The team observed that most participants were positive for SARS-CoV-2 S immunoglobulin G (IgG) and neutralizing antibodies for up to eight months after infection. Moreover, the level of memory B cells generated against the S receptor binding protein (RBD) or the N protein was higher three to six months after than it was one month after infection. Furthermore, with respect to CD⁸⁺ T-cells, almost 70% of the participants were positive for memory at early time points after infection, while 50% were positive at later time points. On the other hand, in the case of CD⁴⁺ T-cells, almost 100% and 90% of the participants remained positive for memory a month after and eight months after infection.

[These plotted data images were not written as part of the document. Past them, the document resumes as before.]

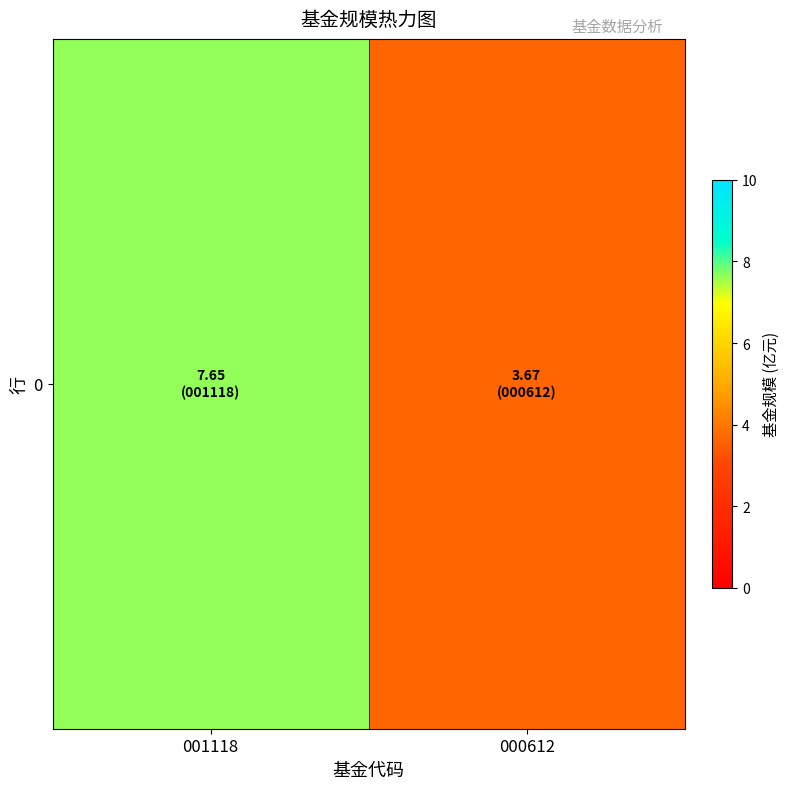

Where is the data nearest to the value 5?

000612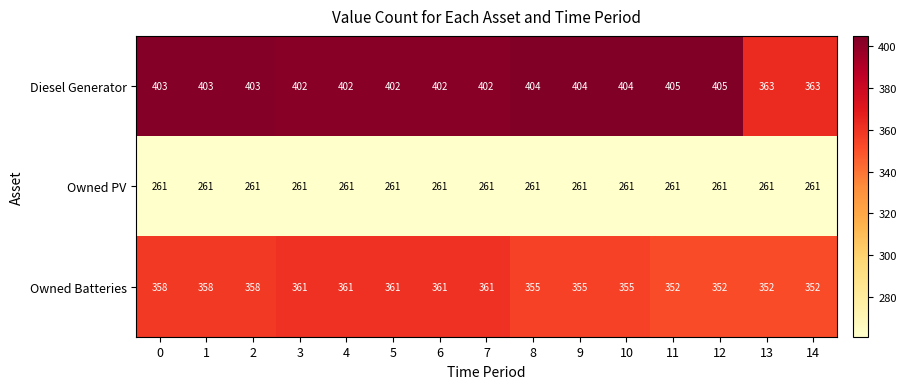

At 7, list the series in order from smallest to largest.

Owned PV, Owned Batteries, Diesel Generator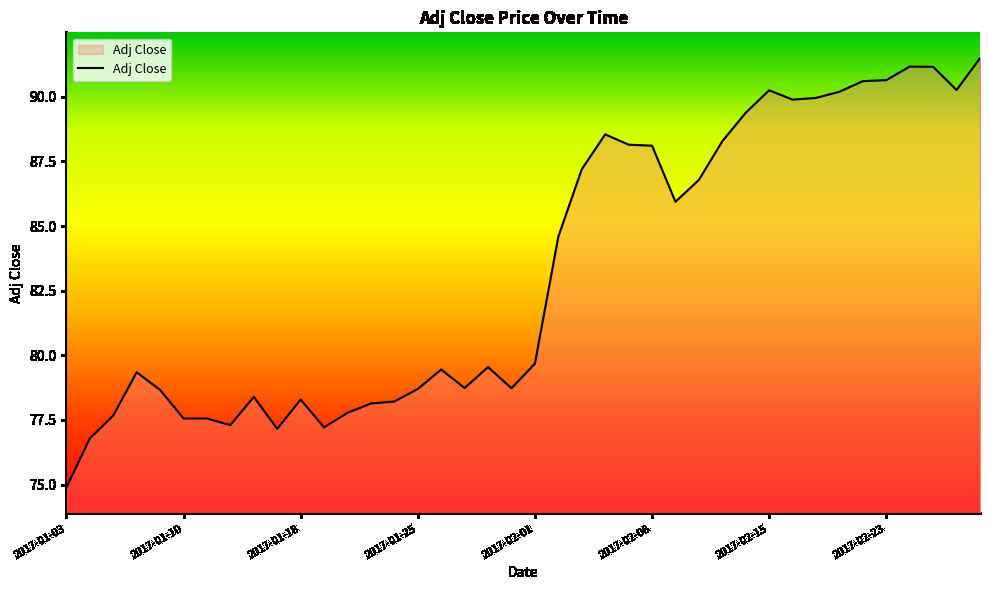

What is the minimum value shown in the chart?

74.9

Moreover, an early response of the adaptive immunity in the acute phase of COVID-19 was associated with milder disease outcomes. The team also observed that adaptive immunity had no causal negative correlations with disease severity. T-cell responses detected early after the infection also resulted in better outcomes and lower viral loads. Also, individuals with lower levels of B cells and agammaglobulinemia displayed only a relatively higher risk of hospitalization due to COVID-19 complications. Furthermore, it was observed that one dose of either the Moderna or the Pfizer messenger ribonucleic acid (mRNA) vaccine provided significant protection when the levels of detectable neutralizing antibodies were low.       

Conclusion

Overall, the study findings showed that broadening the range of vaccine-induced T-cell responses could significantly contribute to providing robust protection against COVID-19 disease severity. The researchers believe that the present study findings could potentially help the development of a new vaccine against SARS-CoV-2 and its variants.